*Data records:*

........

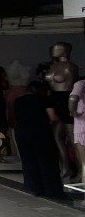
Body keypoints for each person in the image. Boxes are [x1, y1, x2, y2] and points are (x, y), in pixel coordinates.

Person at [12, 80, 64, 200]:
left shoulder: (18, 100)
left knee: (28, 159)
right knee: (46, 160)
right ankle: (51, 190)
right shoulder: (44, 99)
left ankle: (34, 187)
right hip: (40, 131)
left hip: (21, 131)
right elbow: (52, 116)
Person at [38, 42, 79, 180]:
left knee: (72, 139)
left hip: (66, 100)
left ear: (65, 50)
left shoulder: (70, 67)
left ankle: (80, 169)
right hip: (54, 100)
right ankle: (65, 167)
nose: (54, 50)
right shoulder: (53, 66)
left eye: (58, 48)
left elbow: (74, 88)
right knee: (57, 137)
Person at [70, 76, 85, 184]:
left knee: (84, 163)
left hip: (82, 128)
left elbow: (73, 98)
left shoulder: (81, 84)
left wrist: (73, 112)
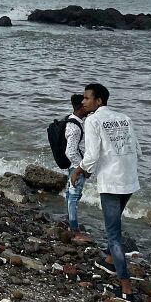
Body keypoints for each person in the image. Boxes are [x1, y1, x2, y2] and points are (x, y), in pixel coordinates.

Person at [71, 83, 142, 302]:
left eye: (86, 98)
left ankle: (126, 289)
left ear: (98, 101)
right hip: (129, 179)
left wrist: (80, 171)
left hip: (112, 183)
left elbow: (92, 155)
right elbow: (137, 149)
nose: (83, 102)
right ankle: (110, 260)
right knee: (115, 225)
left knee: (113, 235)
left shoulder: (93, 120)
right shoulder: (124, 117)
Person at [65, 93, 87, 235]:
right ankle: (74, 228)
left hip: (72, 165)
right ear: (81, 107)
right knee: (74, 196)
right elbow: (70, 152)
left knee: (70, 194)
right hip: (75, 166)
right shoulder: (75, 127)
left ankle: (69, 221)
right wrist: (81, 168)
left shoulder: (72, 120)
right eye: (85, 103)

........

*What you will do:* Scan the lines above for the word "shoulder" and copy every one where it occurs.

*The answer:*
left shoulder: (18, 100)
right shoulder: (44, 99)
left shoulder: (70, 67)
right shoulder: (53, 66)
left shoulder: (81, 84)
left shoulder: (93, 120)
right shoulder: (124, 117)
right shoulder: (75, 127)
left shoulder: (72, 120)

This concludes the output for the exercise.